Sauce.  You can get some damn fine sauce at the store, but part of the joy of pizza is the path you take to get there, so I offer this.

Get a 28oz can of the best damn tomatoes you can buy.  San Marzano tomatoes.  Or, if you’re like us, get some frozen tomatoes from the deep freeze or a jar of self-canned tomatoes from the pantry shelf–if using the latter, a small can of good quality tomato past speeds the process.  In a pinch, you can use puree, but that’s cheating.  Of course, we’ll be cheating ourselves tonight on one of our pies–I’ve got a jar of locally made sauce from Labriolla’s Italian Deli & Grocery–and cheating is perfectly acceptable.  Abandon any recipe that calls for adding sugar.

While your crust is rising….

28oz tomatoes, fresh or canned, or puree
tomato paste if you want
olive oil
1 head of garlic
salt, pepper,
parsley, basil, oregano as desired
Heat 2 tablespoons of olive oil on medium low heat in a large skillet, being careful not to scorch or burn the oil (you’ll smell it if you do, in which case just wash out the pan and start again being more careful and using less heat.)

Roughly mince about 4 cloves of garlic (or more if you’re feeling it, or less if you’re–well, there’s no need for insults) and toss it into the olive oil.  Cook it just long enough that the garlic releases its scent–I don’t know how else to explain it, because I’m not a trained cook, but sauteed garlic reaches a point where it releases a puff of sweet, garlicky goodness–pay attention and you’ll notice for yourself.  That scent means that it is perfectly done, and another 30 seconds will ruin it.  Get it off the heat, or get your tomatoes in there.

Put your tomatoes into the skillet and stir to mix in the olive oil and garlic.  Add an optional half cup of a hearty, clean wine–whatever you’ve got handy or open.  Then settle in, and stir every few minutes, until the sauce is reduced.  It will turn darker as you cook–that’s the sugars in the tomatoes changing.  I have an old Italian sauce recipe that calls for cooking all day until it turns brownish, the sugars partially carmelized, but we don’t need that for a nice, wholesome tomato sauce.  If the sauce does get too thick, simply add water a teaspoon at a time until you get a good consistency.  When you’re nearly done, add a tablespoon each of fresh finely chopped parsley, basil, and two teaspoons of oregano, a pinch of black pepper, and a scant teaspoon of salt–and cook it for about 5 more minutes–you’ll get a much better, fresher taste from your herbs this way than if you cooked them all along with the sauce.

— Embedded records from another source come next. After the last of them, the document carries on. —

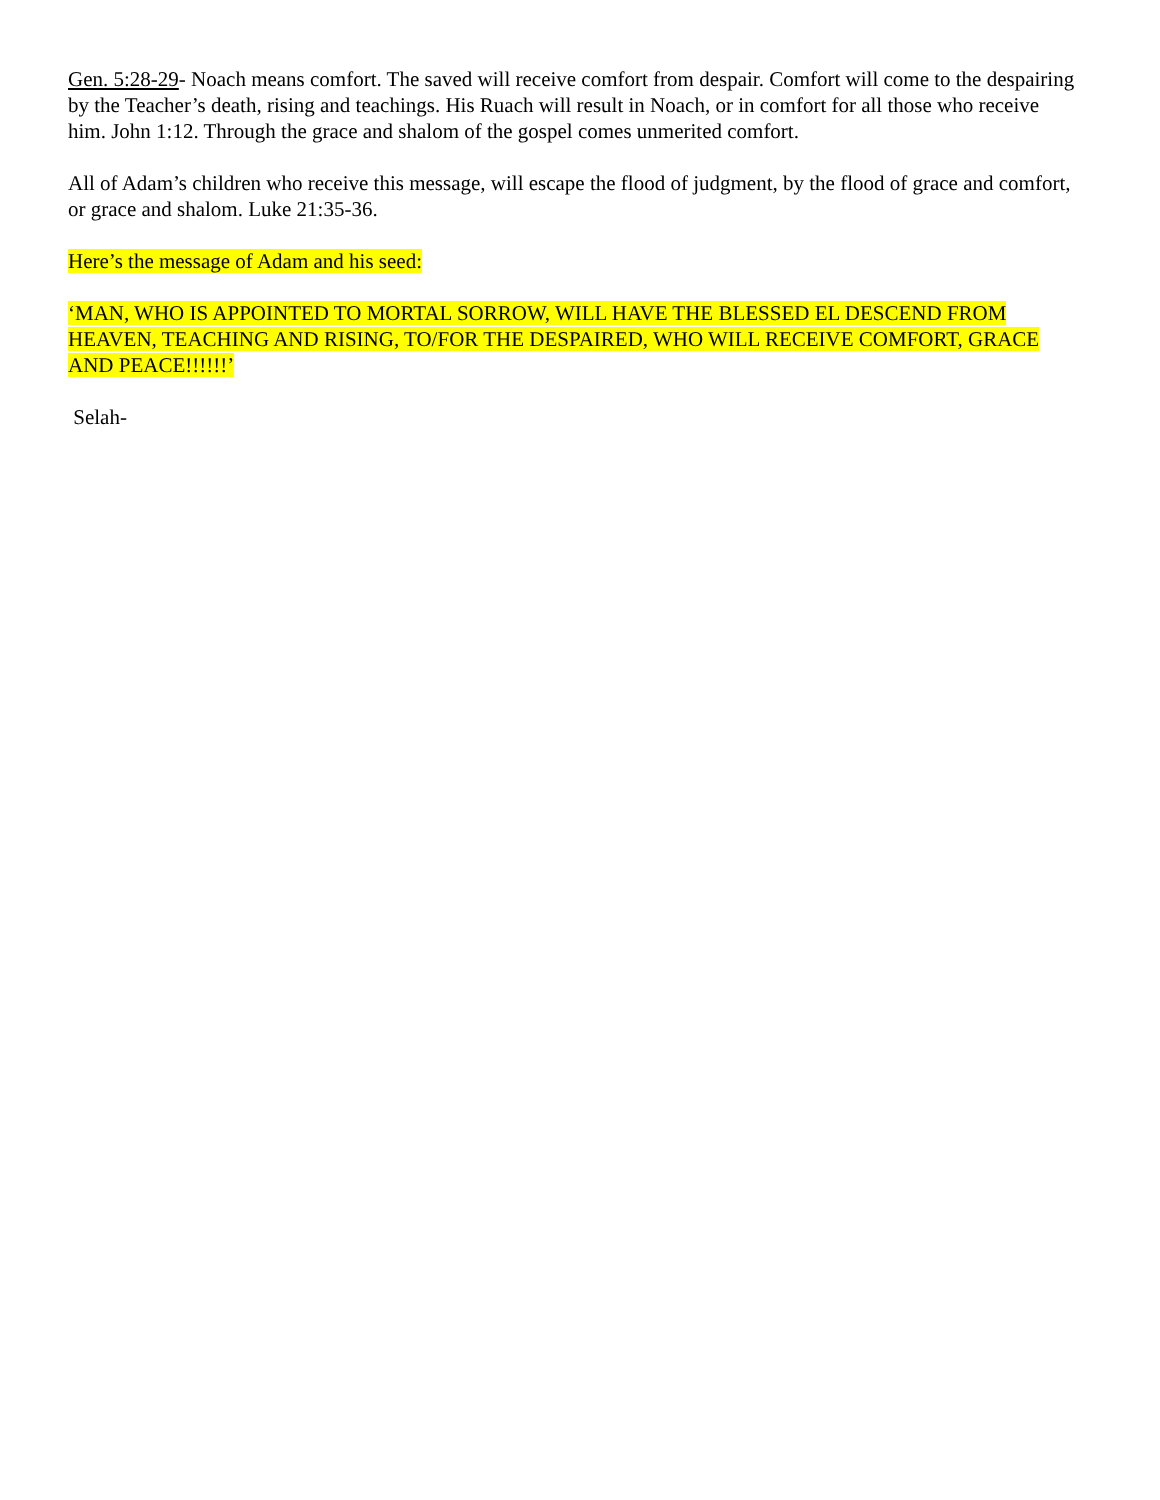Gen. 5:28-29- Noach means comfort. The saved will receive comfort from despair. Comfort will come to the despairing by the Teacher’s death, rising and teachings. His Ruach will result in Noach, or in comfort for all those who receive him. John 1:12. Through the grace and shalom of the gospel comes unmerited comfort.
All of Adam’s children who receive this message, will escape the flood of judgment, by the flood of grace and comfort, or grace and shalom. Luke 21:35-36.
Here’s the message of Adam and his seed:
‘MAN, WHO IS APPOINTED TO MORTAL SORROW, WILL HAVE THE BLESSED EL DESCEND FROM HEAVEN, TEACHING AND RISING, TO/FOR THE DESPAIRED, WHO WILL RECEIVE COMFORT, GRACE AND PEACE!!!!!!’
Selah-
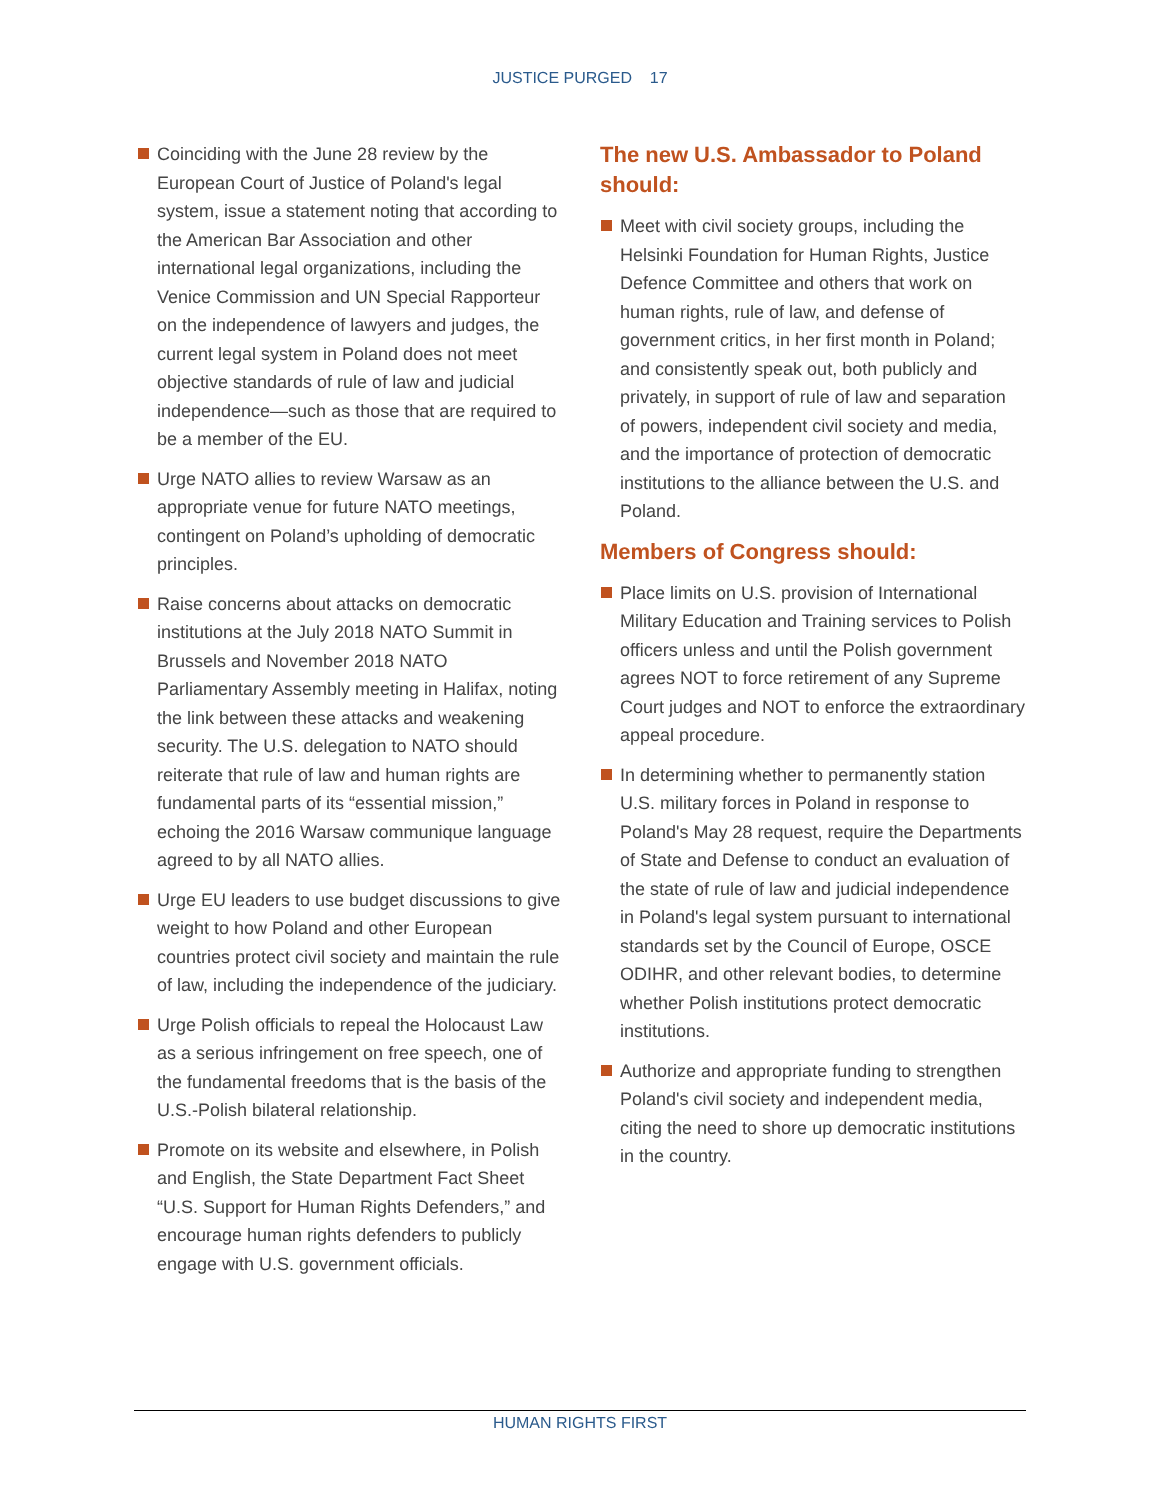JUSTICE PURGED 17
Coinciding with the June 28 review by the European Court of Justice of Poland's legal system, issue a statement noting that according to the American Bar Association and other international legal organizations, including the Venice Commission and UN Special Rapporteur on the independence of lawyers and judges, the current legal system in Poland does not meet objective standards of rule of law and judicial independence—such as those that are required to be a member of the EU.
Urge NATO allies to review Warsaw as an appropriate venue for future NATO meetings, contingent on Poland’s upholding of democratic principles.
Raise concerns about attacks on democratic institutions at the July 2018 NATO Summit in Brussels and November 2018 NATO Parliamentary Assembly meeting in Halifax, noting the link between these attacks and weakening security. The U.S. delegation to NATO should reiterate that rule of law and human rights are fundamental parts of its “essential mission,” echoing the 2016 Warsaw communique language agreed to by all NATO allies.
Urge EU leaders to use budget discussions to give weight to how Poland and other European countries protect civil society and maintain the rule of law, including the independence of the judiciary.
Urge Polish officials to repeal the Holocaust Law as a serious infringement on free speech, one of the fundamental freedoms that is the basis of the U.S.-Polish bilateral relationship.
Promote on its website and elsewhere, in Polish and English, the State Department Fact Sheet “U.S. Support for Human Rights Defenders,” and encourage human rights defenders to publicly engage with U.S. government officials.
The new U.S. Ambassador to Poland should:
Meet with civil society groups, including the Helsinki Foundation for Human Rights, Justice Defence Committee and others that work on human rights, rule of law, and defense of government critics, in her first month in Poland; and consistently speak out, both publicly and privately, in support of rule of law and separation of powers, independent civil society and media, and the importance of protection of democratic institutions to the alliance between the U.S. and Poland.
Members of Congress should:
Place limits on U.S. provision of International Military Education and Training services to Polish officers unless and until the Polish government agrees NOT to force retirement of any Supreme Court judges and NOT to enforce the extraordinary appeal procedure.
In determining whether to permanently station U.S. military forces in Poland in response to Poland's May 28 request, require the Departments of State and Defense to conduct an evaluation of the state of rule of law and judicial independence in Poland's legal system pursuant to international standards set by the Council of Europe, OSCE ODIHR, and other relevant bodies, to determine whether Polish institutions protect democratic institutions.
Authorize and appropriate funding to strengthen Poland's civil society and independent media, citing the need to shore up democratic institutions in the country.
HUMAN RIGHTS FIRST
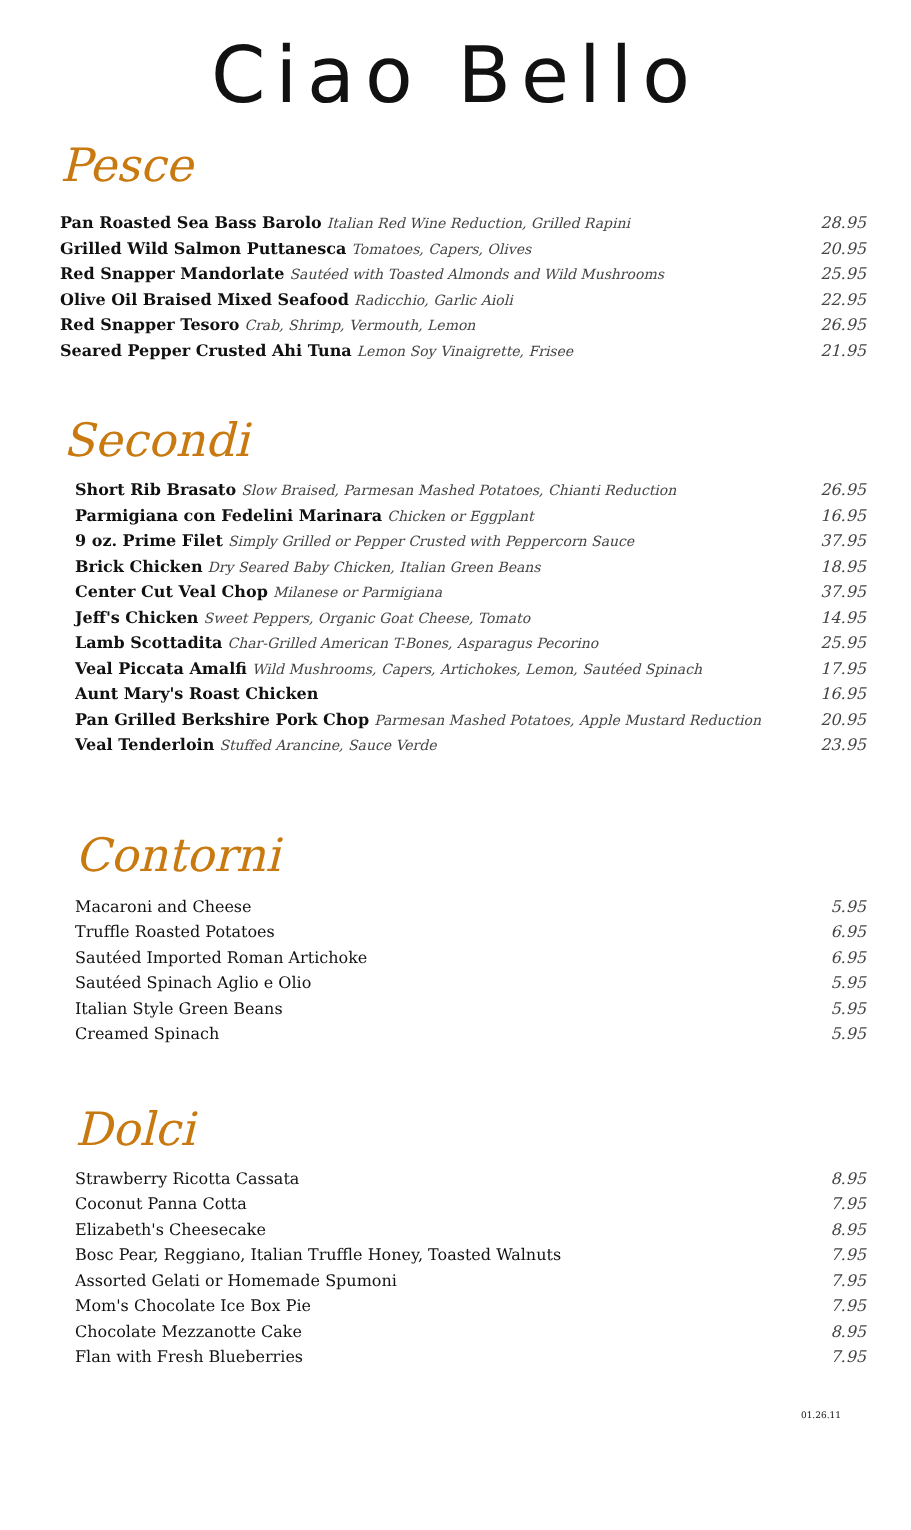Ciao Bello
Pesce
Pan Roasted Sea Bass Barolo Italian Red Wine Reduction, Grilled Rapini 28.95
Grilled Wild Salmon Puttanesca Tomatoes, Capers, Olives 20.95
Red Snapper Mandorlate Sautéed with Toasted Almonds and Wild Mushrooms 25.95
Olive Oil Braised Mixed Seafood Radicchio, Garlic Aioli 22.95
Red Snapper Tesoro Crab, Shrimp, Vermouth, Lemon 26.95
Seared Pepper Crusted Ahi Tuna Lemon Soy Vinaigrette, Frisee 21.95
Secondi
Short Rib Brasato Slow Braised, Parmesan Mashed Potatoes, Chianti Reduction 26.95
Parmigiana con Fedelini Marinara Chicken or Eggplant 16.95
9 oz. Prime Filet Simply Grilled or Pepper Crusted with Peppercorn Sauce 37.95
Brick Chicken Dry Seared Baby Chicken, Italian Green Beans 18.95
Center Cut Veal Chop Milanese or Parmigiana 37.95
Jeff's Chicken Sweet Peppers, Organic Goat Cheese, Tomato 14.95
Lamb Scottadita Char-Grilled American T-Bones, Asparagus Pecorino 25.95
Veal Piccata Amalfi Wild Mushrooms, Capers, Artichokes, Lemon, Sautéed Spinach 17.95
Aunt Mary's Roast Chicken 16.95
Pan Grilled Berkshire Pork Chop Parmesan Mashed Potatoes, Apple Mustard Reduction 20.95
Veal Tenderloin Stuffed Arancine, Sauce Verde 23.95
Contorni
Macaroni and Cheese 5.95
Truffle Roasted Potatoes 6.95
Sautéed Imported Roman Artichoke 6.95
Sautéed Spinach Aglio e Olio 5.95
Italian Style Green Beans 5.95
Creamed Spinach 5.95
Dolci
Strawberry Ricotta Cassata 8.95
Coconut Panna Cotta 7.95
Elizabeth's Cheesecake 8.95
Bosc Pear, Reggiano, Italian Truffle Honey, Toasted Walnuts 7.95
Assorted Gelati or Homemade Spumoni 7.95
Mom's Chocolate Ice Box Pie 7.95
Chocolate Mezzanotte Cake 8.95
Flan with Fresh Blueberries 7.95
01.26.11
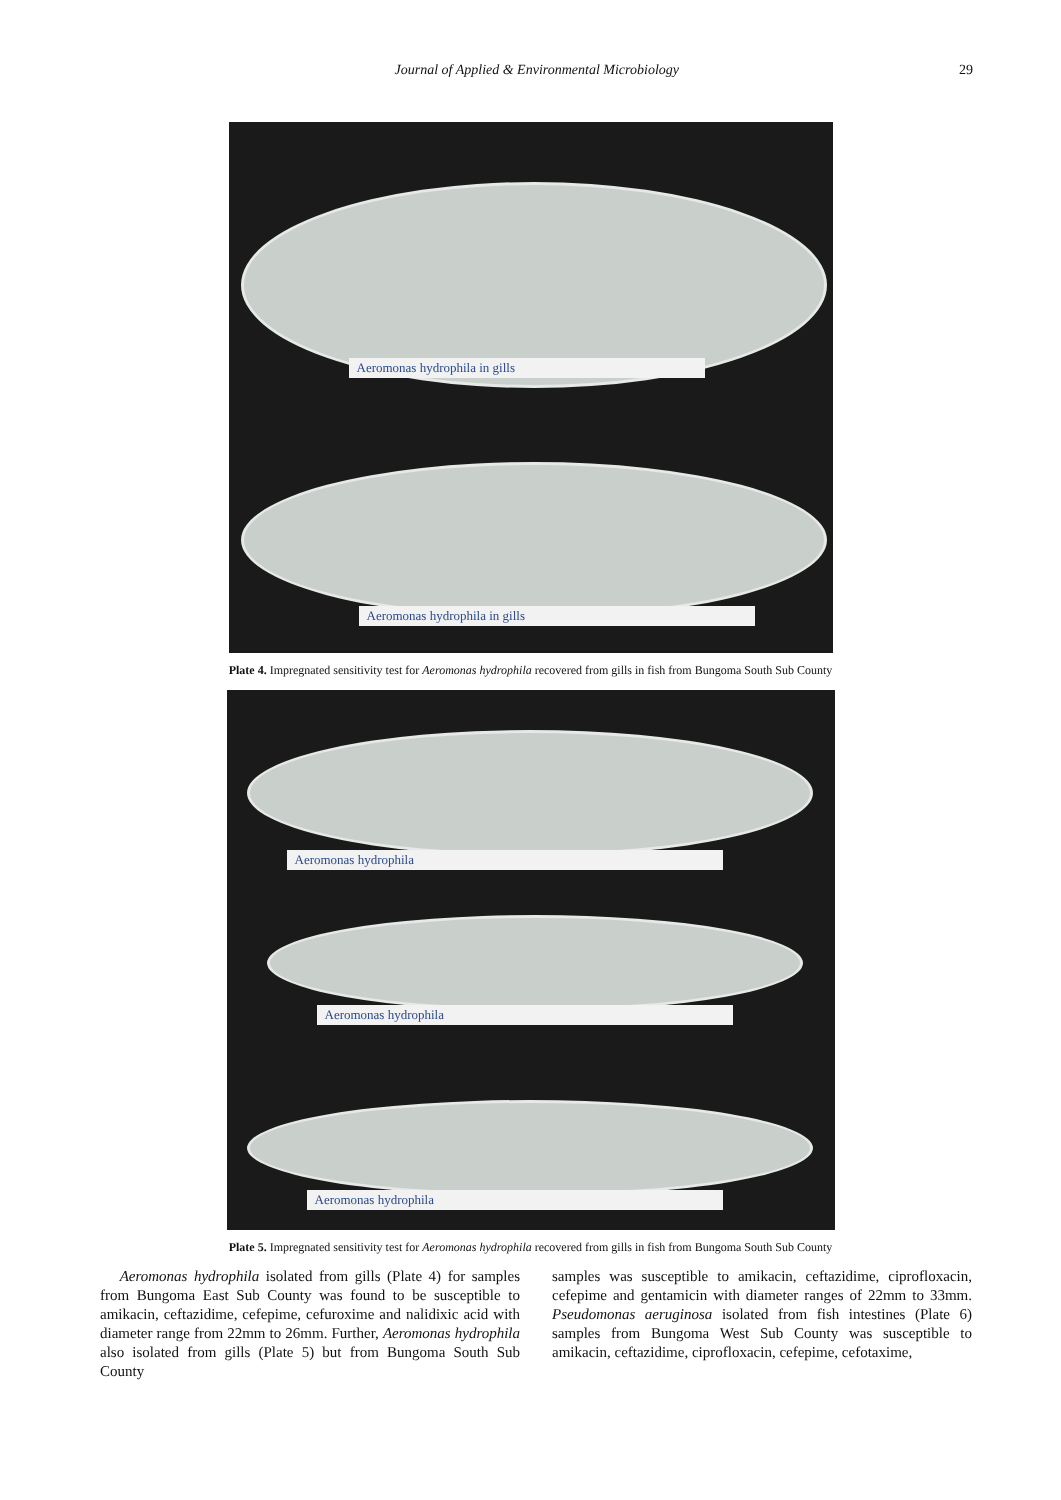Journal of Applied & Environmental Microbiology 29
Aeromonas hydrophila in gills
Aeromonas hydrophila in gills
Plate 4. Impregnated sensitivity test for Aeromonas hydrophila recovered from gills in fish from Bungoma South Sub County
Aeromonas hydrophila
Aeromonas hydrophila
Aeromonas hydrophila
Plate 5. Impregnated sensitivity test for Aeromonas hydrophila recovered from gills in fish from Bungoma South Sub County
Aeromonas hydrophila isolated from gills (Plate 4) for samples from Bungoma East Sub County was found to be susceptible to amikacin, ceftazidime, cefepime, cefuroxime and nalidixic acid with diameter range from 22mm to 26mm. Further, Aeromonas hydrophila also isolated from gills (Plate 5) but from Bungoma South Sub County
samples was susceptible to amikacin, ceftazidime, ciprofloxacin, cefepime and gentamicin with diameter ranges of 22mm to 33mm. Pseudomonas aeruginosa isolated from fish intestines (Plate 6) samples from Bungoma West Sub County was susceptible to amikacin, ceftazidime, ciprofloxacin, cefepime, cefotaxime,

If you’re using dried oregano, leave it out of the sauce and just sprinkle it very lightly over the cooked pizza when you’re done.  Some people cook onions or peppers in their sauce–don’t.  Better to dice them and add them as a topping.

3 responses to “I Dare You To Make A Pizza Night–Sauce”

  1. I cheat on my sauce. I’ve never made it with canned tomatoes. Instead, I just start with canned tomato sauce, add some fresh garlic, salt and pepper, and the herbs and let it simmer for an hour or two. Your comment about adding the herbs at the end may be worth a try at some point.

    The other thing I do when I have enough basil in the garden is to make pesto. One of my kids absolutely loves pesto as the sauce for his pizza. I do as well every now and then. One of my difficulties is that everybody in the family likes things a little different. So, I end up making an individual pizza for everybody. The wife prefers olive oil and garlic instead of sauce or pesto. And she’ll have just about any topping except for sausage and onions. My oldest always wants the same thing — pepperoni, prosciutto, and olives. For a while he also liked mushrooms, but has changed. My youngest just wants the meats, no veggies. And I’m a minimalist. Just give me a bit of prosciutto and I’m happy, except for every now and then when I add some onions, sausage, linguica, or something else.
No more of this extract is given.